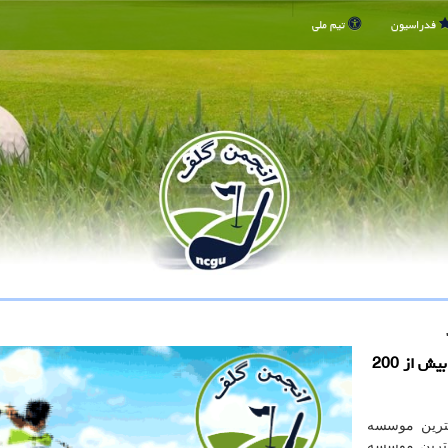
فدراسیون
تیم ملی
انجمن گلف: موسسه ثبتا از بدو تاسیس تا کنون توانسته بیش از 200
ترین موسسه
ترین موسسه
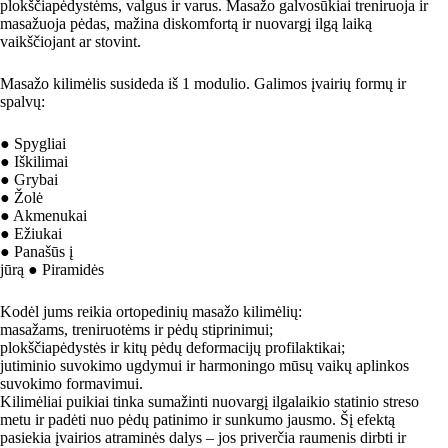
plokščiapėdystėms, valgus ir varus. Masažo galvosūkiai treniruoja ir
masažuoja pėdas, mažina diskomfortą ir nuovargį ilgą laiką
vaikščiojant ar stovint.
Masažo kilimėlis susideda iš 1 modulio. Galimos įvairių formų ir
spalvų:
● Spygliai
● Iškilimai
● Grybai
● Žolė
● Akmenukai
● Ežiukai
● Panašūs į
jūrą ● Piramidės
Kodėl jums reikia ortopedinių masažo kilimėlių:
masažams, treniruotėms ir pėdų stiprinimui;
plokščiapėdystės ir kitų pėdų deformacijų profilaktikai;
jutiminio suvokimo ugdymui ir harmoningo mūsų vaikų aplinkos
suvokimo formavimui.
Kilimėliai puikiai tinka sumažinti nuovargį ilgalaikio statinio streso
metu ir padėti nuo pėdų patinimo ir sunkumo jausmo. Šį efektą
pasiekia įvairios atraminės dalys – jos priverčia raumenis dirbti ir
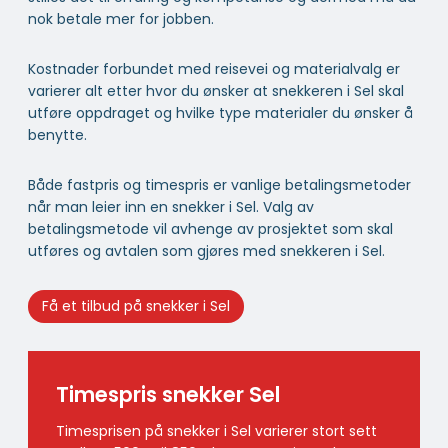
nok betale mer for jobben.
Kostnader forbundet med reisevei og materialvalg er
varierer alt etter hvor du ønsker at snekkeren i Sel skal
utføre oppdraget og hvilke type materialer du ønsker å
benytte.
Både fastpris og timespris er vanlige betalingsmetoder
når man leier inn en snekker i Sel. Valg av
betalingsmetode vil avhenge av prosjektet som skal
utføres og avtalen som gjøres med snekkeren i Sel.
Få et tilbud på snekker i Sel
Timespris snekker Sel
Timesprisen på snekker i Sel varierer stort sett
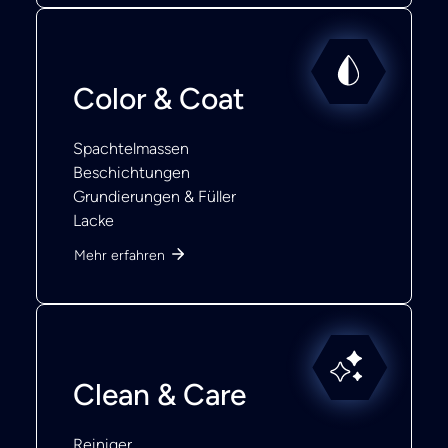
Color & Coat
Spachtelmassen
Beschichtungen
Grundierungen & Füller
Lacke
Mehr erfahren
Clean & Care
Reiniger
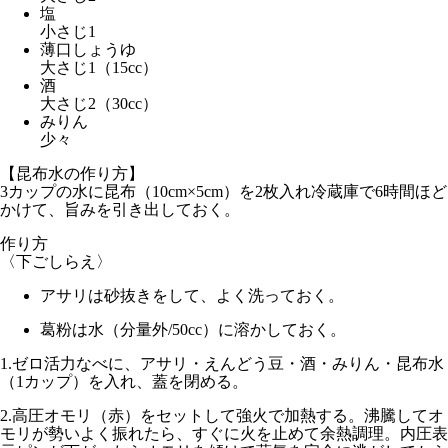
塩
小さじ1
薄口しょうゆ
大さじ1（15cc）
酒
大さじ2（30cc）
みりん
少々
【昆布水の作り方】
3カップの水に昆布（10cm×5cm）を2枚入れ冷蔵庫で6時間ほど
かけて、旨みを引き出しておく。
作り方
〈下ごしらえ〉
アサリは砂抜きをして、よく洗っておく。
葛粉は水（分量外/50cc）に溶かしておく。
1.
ゼロ活力なべに、アサリ・えんどう豆・酒・みりん・昆布水
（1カップ）を入れ、蓋を閉める。
2.
高圧オモリ（赤）
をセットして
強火
で加熱する。沸騰してオ
モリが勢いよく振れたら、すぐに火を止めて余熱調理。内圧表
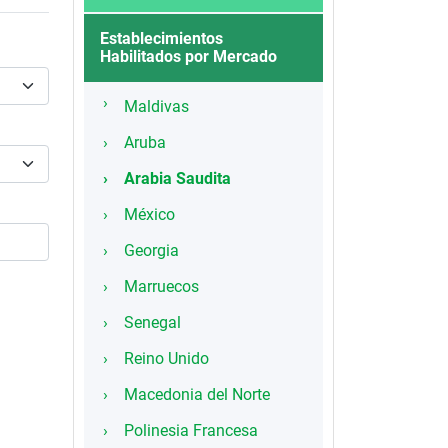
Establecimientos
Habilitados por Mercado
Maldivas
Aruba
Arabia Saudita
México
Georgia
Marruecos
Senegal
Reino Unido
Macedonia del Norte
Polinesia Francesa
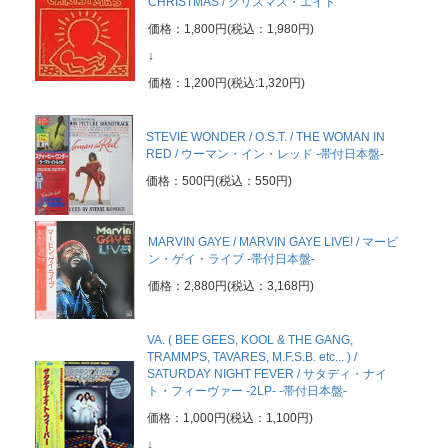
CHRISTMAS / クリスマス・エイド
価格：1,800円(税込：1,980円)
↓
価格：1,200円(税込:1,320円)
STEVIE WONDER / O.S.T. / THE WOMAN IN
RED / ウーマン・イン・レッド -帯付日本盤-
価格：500円(税込：550円)
MARVIN GAYE / MARVIN GAYE LIVE! / マービ
ン・ゲイ・ライブ -帯付日本盤-
価格：2,880円(税込：3,168円)
VA. ( BEE GEES, KOOL & THE GANG,
TRAMMPS, TAVARES, M.F.S.B. etc... ) /
SATURDAY NIGHT FEVER / サタディ・ナイ
ト・フィーヴァー -2LP- -帯付日本盤-
価格：1,000円(税込：1,100円)
↓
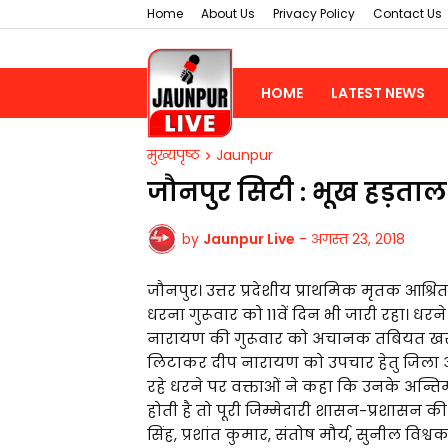
Home
About Us
Privacy Policy
Contact Us
HOME
LATEST NEWS
मुख्यपृष्ठ
Jaunpur
जौनपुर सिटी : भूख हड़ताल
by
Jaunpur Live
-
अगस्त 23, 2018
जौनपुर। उत्तर प्रदेशीय प्राथमिक मृतक आश्र
धरना गुरूवार को 11वें दिन भी जारी रहा। धरने
नारायण की गुरूवार को अचानक तबियत खराब ह
लिटाकर दीप नारायण को उपचार हेतु जिला अस्
रहे धरने पर वक्ताओं ने कहा कि उनके अन्
होती है तो पूरी जिम्मेदारी शासन-प्रशासन क
सिंह, प्रशांत कुमार, संतोष मौर्य, सुनील व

-=-=-

**PROBLEM DESCRIPTION**
Wherever a line in the listing contains the word "skal", copy that line out.

**THE ANSWER**
varierer alt etter hvor du ønsker at snekkeren i Sel skal
betalingsmetode vil avhenge av prosjektet som skal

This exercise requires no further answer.